Mit der Fragestellung zur Eröffnung seines Vortrags, ob die Digitalisierung schuld am Niedergang unserer Demokratie sein wird und ob die Krise eine digitale Krise ist, sprach Jan Rau Befürchtungen aus, die viele überzeugte Demokratinnen und Demokraten teilen. Er räumte ein, dass es mit dem digitalen Wandel eine neue und laute Pluralität und eine größere Sichtbarkeit für Themen und Problemfelder gibt: „Das ist ungewohnt für alle Beteiligten, wir haben das Navigieren im digitalen Netz noch nicht gelernt.“ Trotz einer gewissen Wirkung, die vergleichbar mit einem Brandbeschleuniger ist, teilt er nicht die Meinung, dass das Internet als Sündenbock abzustempeln sei.
Viele Fragen und Anmerkungen aus dem Auditorium zeigten, dass hier Interessierte zusammengekommen waren, denen das Thema ein ernstes Anliegen ist.
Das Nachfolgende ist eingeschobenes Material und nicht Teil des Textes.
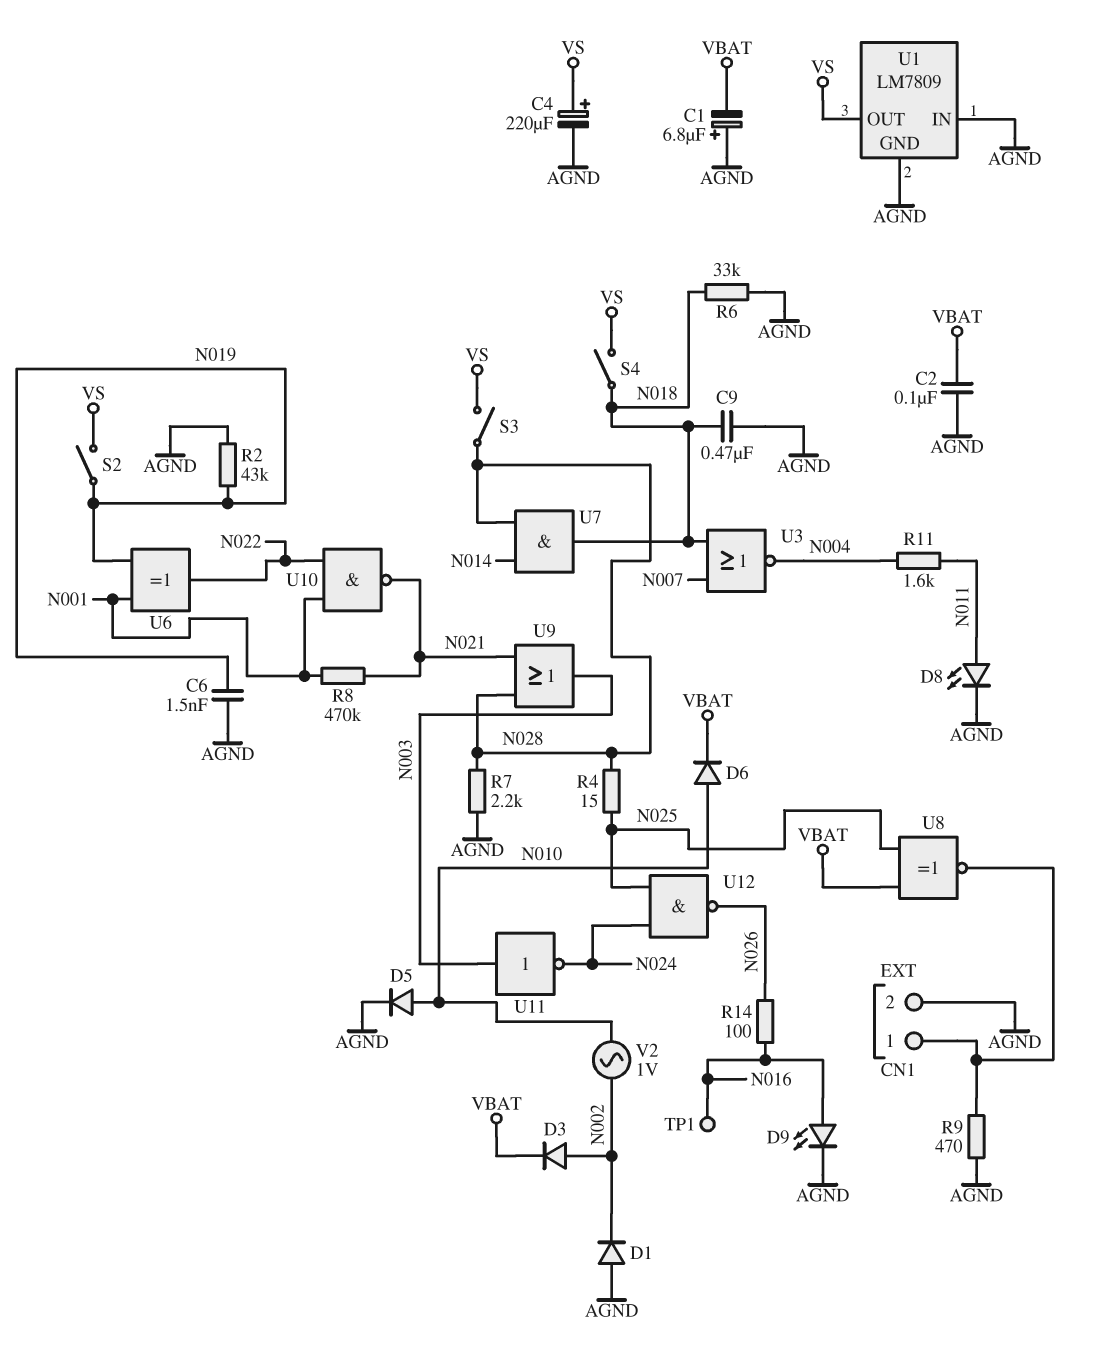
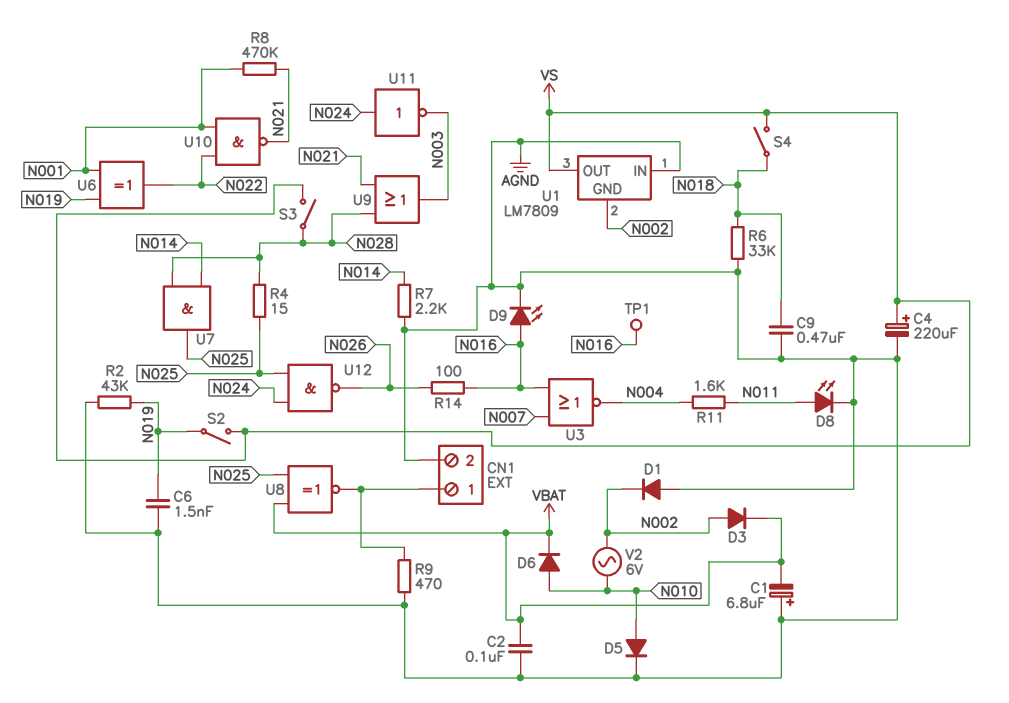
R7: 2.2k (AGND, N028) -> 2.2k (AGND, N014)
U1 pin GND: AGND -> N002
U3: NOR (in N007, in N018, out N004) -> NOR (in N007, in N016, out N004)
U7: AND (in N014, in N028, out N018) -> AND (in N014, in N028, out N025)
U11: NOT (in N003, out N024) -> NOT (in N024, out N003)
V2: AC 1V (N002, N010) -> AC 6V (N002, N010)

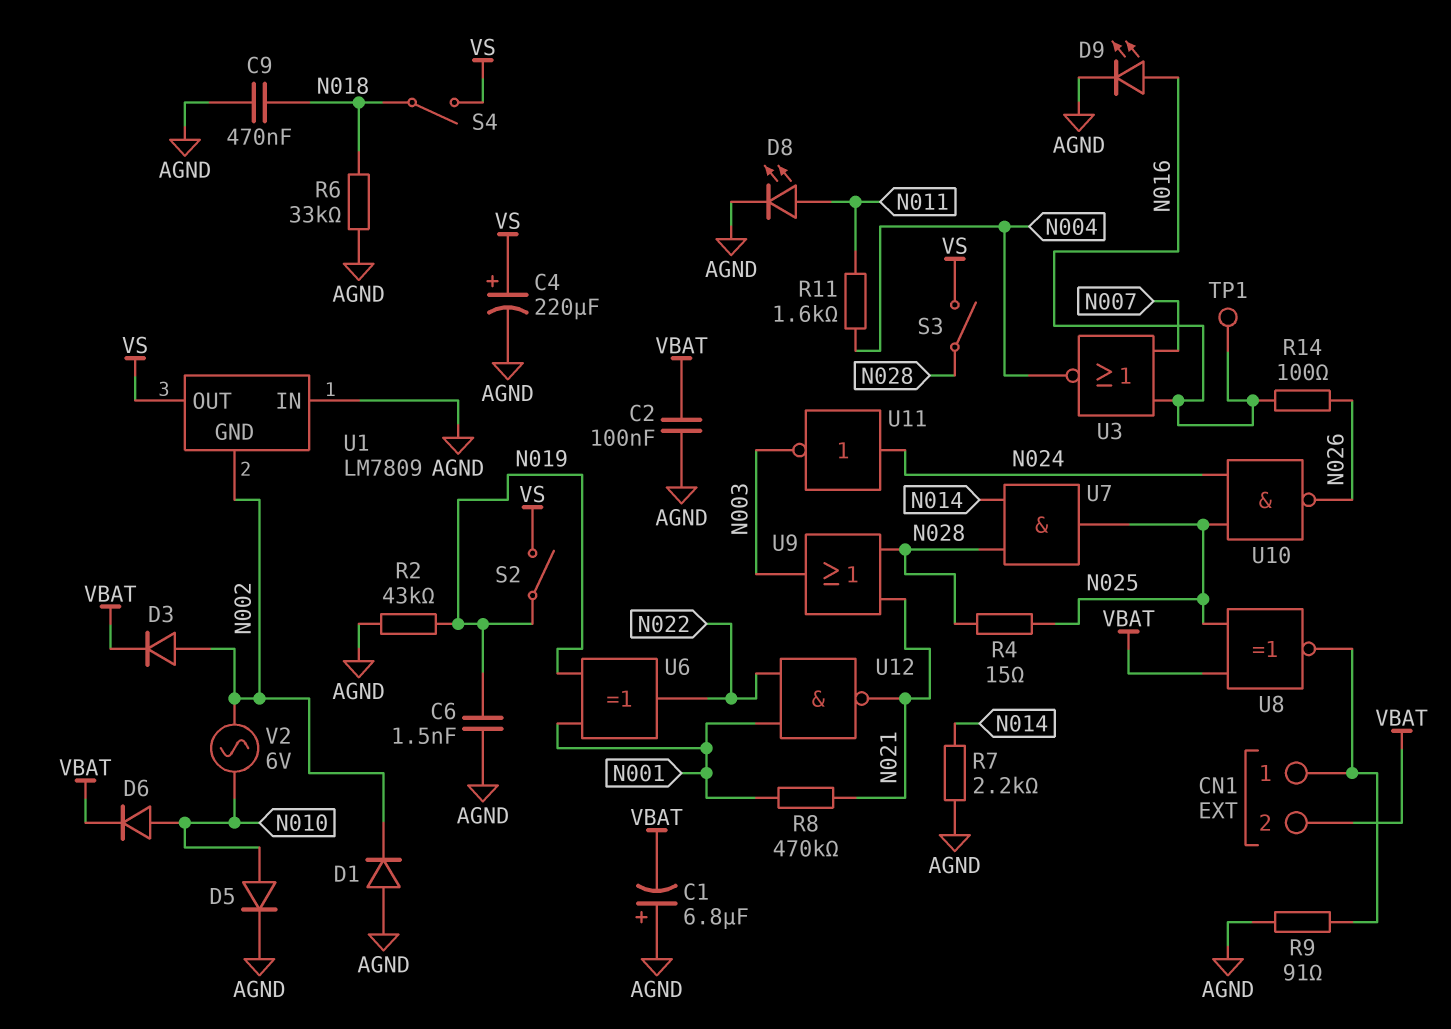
CN1 pin 2: AGND -> VBAT
R9: 470 (AGND, CN1/1) -> 91 (AGND, CN1/1)
U10: NAND (in N001, in N022, out N021) -> NAND (in N024, in N025, out N026)
U12: NAND (in N024, in N025, out N026) -> NAND (in N001, in N022, out N021)

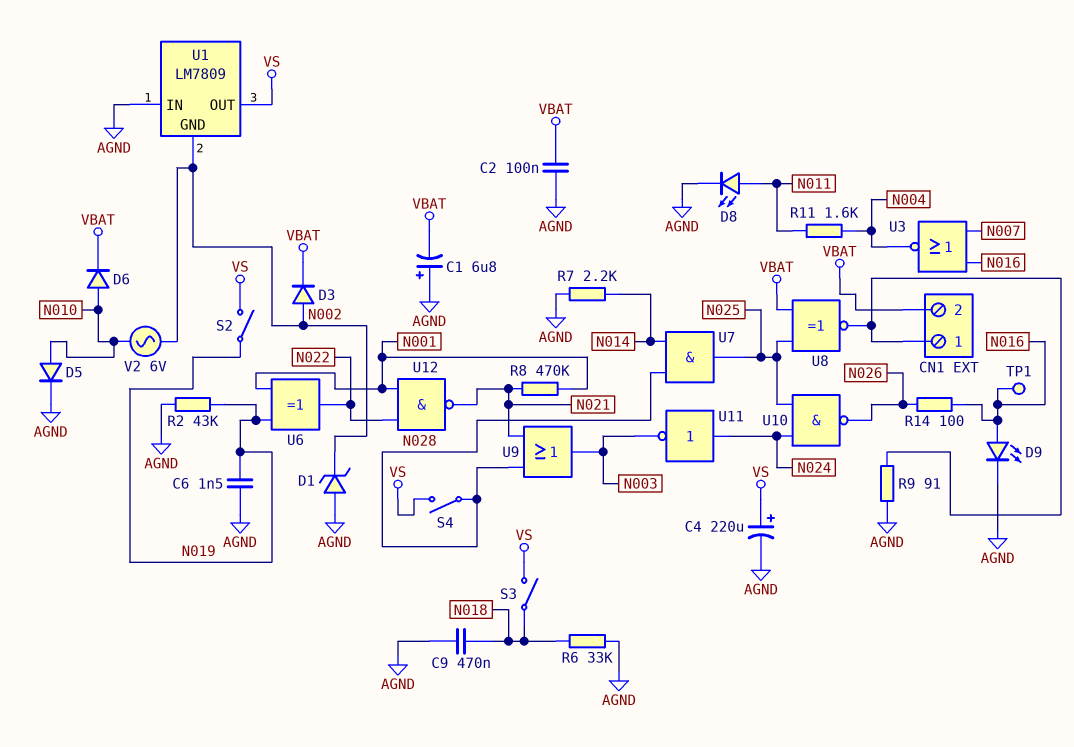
D1: diode (A AGND, K N002) -> zener (A AGND, K N002)
R4: 15 (N025, N028) -> none
S3: switch (N028, VS) -> switch (N018, VS)
S4: switch (N018, VS) -> switch (N028, VS)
Menschen, die sich Sorgen um Auswirkungen von Hass und Hetze im digitalen Netz machen. Engagierte Fachkräfte oder Ehrenamtliche, die gegen diese Tendenzen und Strömungen vernetzt vorgehen wollen. Mit vereinten Kräften „den Treibstoff rausziehen“ und die digitalen Plattformen für eine konstruktive Debattenkultur nutzen, das war zugleich die Zielvorstellung vieler, aber auch erklärtermaßen ein gewisses Wunschdenken.
Vielfältiges Engagement gegen Hass und Hetze
In der Mittagspause präsentierten sich viele rheinland-pfälzische Initiativen mit ihrem Informations- und Servicematerial und beantworteten Fragen der Teilnehmenden.
Das Engagement gegen digitale Gewalt ist vielfältig in Rheinland-Pfalz: Vertreten waren medien.rlp, SoliNet, klicksafe sowie die Initiative des Pädagogischen Landesinstituts „Stark im Netz“ und das Jugendforum Mainz, von dem Argumentationshilfen gegen Hasspropaganda von Jugendlichen selber erstellt und angeboten wurden. Außerdem gab es Einblicke in die Kampagnen #ScrollNichtWeg des Familienministeriums und #contraHass RLP der Polizei Rheinland-Pfalz.
Das interaktive Austauschformat des Ministeriumsreferats für Demokratieförderung, Gewalt- und Extremismusprävention hat sich bewährt. Mit den Worten der Referentin Svenja Pauly geht es bei Veranstaltungen dieser Art auch darum, sich als Gemeinschaft informiert und gestärkt den weiteren Herausforderungen zu stellen. Die grundsätzliche Hoffnung auf eine schnelle Veränderung, damit kein Grund zur weiteren Sorge besteht, muss jedoch aufgegeben werden, egal wie nachvollziehbar sie ist.
Die Veranstaltung zeigte stattdessen auf, dass die Befürchtungen und Ängste nicht zwangsläufig in die Ohnmacht führen müssen. Und dass es ein gemeinsames Ziel für deutsche und europäische Verhandlungen sein könnte, die Aufmerksamkeitslogiken und Regulatorien von digitalen Plattformen mittel- bis langfristig zu verändern und die Betreiber der Plattformen deutlich mehr in die Verantwortung zu nehmen.